More On: Lia Thomas
Transgender swimmers Lia Thomas and Iszac Henig dominate Ivy League competition despite eligibility concerns
Lia Thomas, a member of the University of Pennsylvania's women's swim team, has racked up an astounding amount of wins and records this season.
According to the university, Lia won the 200-yard freestyle at the Zippy Invitational in Akron, Ohio, shattering Penn's record and setting the best time in the country this season. Lia also set university, meet, and pool records in the 1650-yard freestyle, winning by more than 38 seconds over the nearest competitor (another Penn swimmer).
Thomas won the 500 free by 12 seconds in a match against Princeton and Cornell, which was the fastest time in the NCAA this year. Thomas also won the 100-meter freestyle, 200-meter freestyle, and was a member of the winning 400-meter free relay team.
The only thing that causes one pause is that Lia Thomas, a transgender woman formerly known as Will Thomas, raced for the men's swim team at Penn for three years, most recently in November 2019.
Of course, the concept that a biological guy, with all the benefits of having gone through puberty as a male — such as stronger upper-body strength, greater cardiovascular ability, and so on — is competing against biological females causes a lot of anxiety. It's no coincidence that women are quicker in the water until they're approximately 13 or 14 years old. When it comes to puberty, men's timeframes are significantly faster than women's on average.
No one is ready to go public if there is a problem at Penn, the Ivy League, or the NCAA. One member of the Penn women's swim team said (without credit) that the squad is united in its opposition to Ms. Thomas' presence and blames the coach. "Pretty much everyone has complained to our coaches about not enjoying this," she told the New York Post. Our coach [Mike Schnur] simply enjoys winning.... Everyone, I believe, secretly understands it's the wrong thing to do."
Competitors don't appear to be bothered by the presence of a biological guy in a swim lane. They have not boycotted the events, nor have they lodged any complaints with the Ivy League or anybody else. The Ivy League has also offered no indication of what it plans to do to safeguard the integrity and fundamental fairness of women's sports.

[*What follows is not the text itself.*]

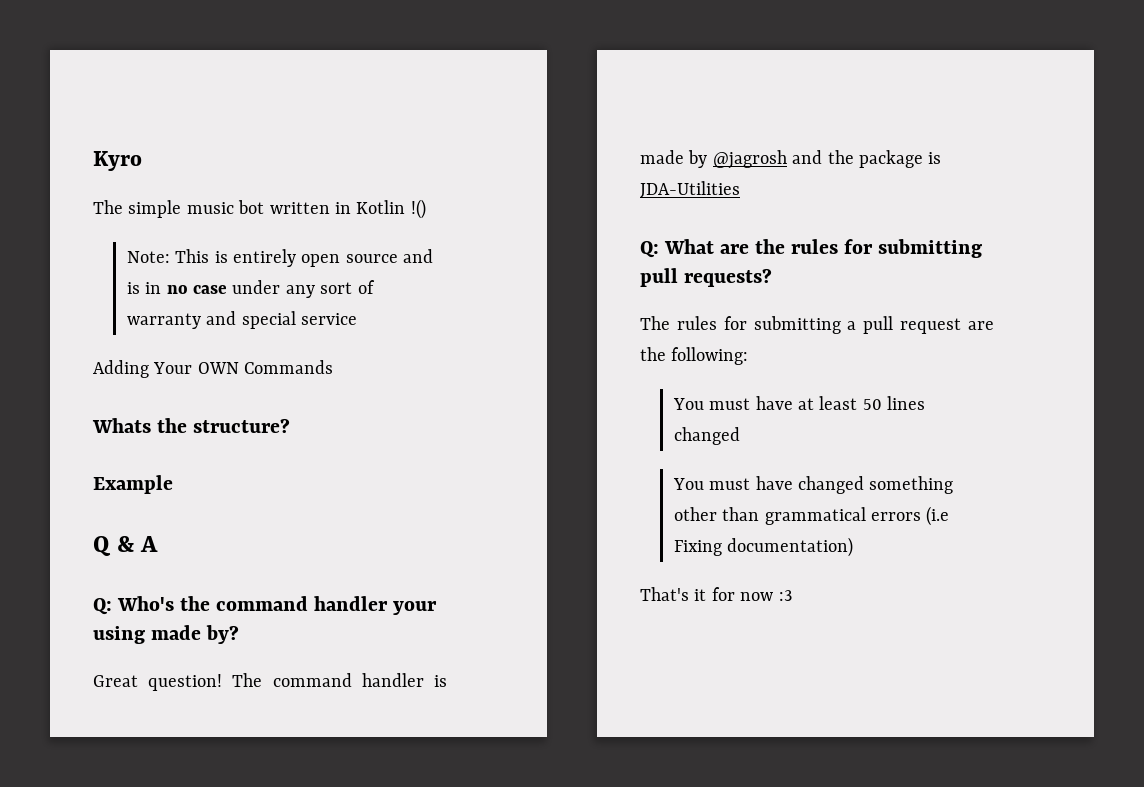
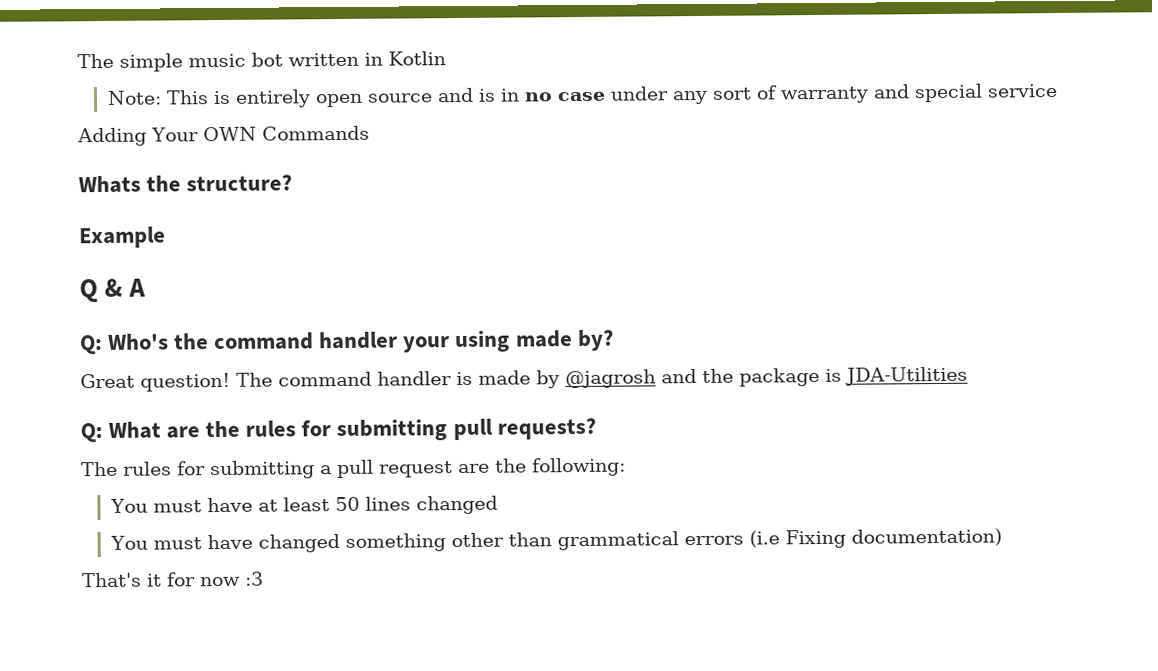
[93,151,142,171] Kyro // -> (77, 61) none
[410,199,426,219] !() -> (446, 58) none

The Ivy League and its member schools have all sorts of restrictions — ranging from academic eligibility to substance abuse to getting paid to play — on who can participate in sports. Why are there no meaningful restrictions on biological males competing in women’s sports?
That will very certainly become a live question in the near future. The NCAA swimming championships will be held in March. In a national tournament, having a biological guy crush biological girls is probably not a good image.
Ms. Thomas' best times as a woman at Penn are about two seconds slower than Olympian Missy Franklin's 200-meter time (about 13 seconds slower than the men's record), ten seconds slower than Olympian Katie Ledecky's 500-meter time (about 26 seconds slower than Townley Haas' men's record), and 56 seconds slower than Ms. Ledecky's 1,650-meter time. Those are impressive marks for the Ivies, which aren't known for producing Olympic swimmers.
Let’s be clear. It appears that Ms. Thomas has broken no rules. The question at hand is why have the NCAA and the Ivy League constructed a regime that allows biological males, who completed puberty as males, to compete against women?
Additionally, why is there no concerted effort among those who populate women’s sports teams in the NCAA to prevent this sort of unfair competition?
We have a good idea of what the answer is to that query. There is a basic disparity between the authority of administrators and activists and the power of female student-athletes, who may be inclined to reject competition between biological males and females. Many students, particularly those who are most immediately impacted, get athletic or need-based scholarships to attend college. This restricts their capacity to combat progressivism's whole architecture on its home field of academia.
However, there will be opposition at some point. Parents will raise objections. Fans and coaches will create a racket. Swimming World magazine has already pointed out the inequity. Others' opposition will become pervasive enough that the pretense will end, and the NCAA will be forced to take genuine action at some level of competition (maybe the championships in March, possibly the Olympics).
However, this will have no effect on the harm done to women in the meantime. It won't assist Ms. Thomas, who is merely obeying the rules, regardless of how absurd they are. It will also provide little comfort to those student-athletes who are biological females competing against biological men, or any feeling that the institutions supposed to assure fairness and equity care about either.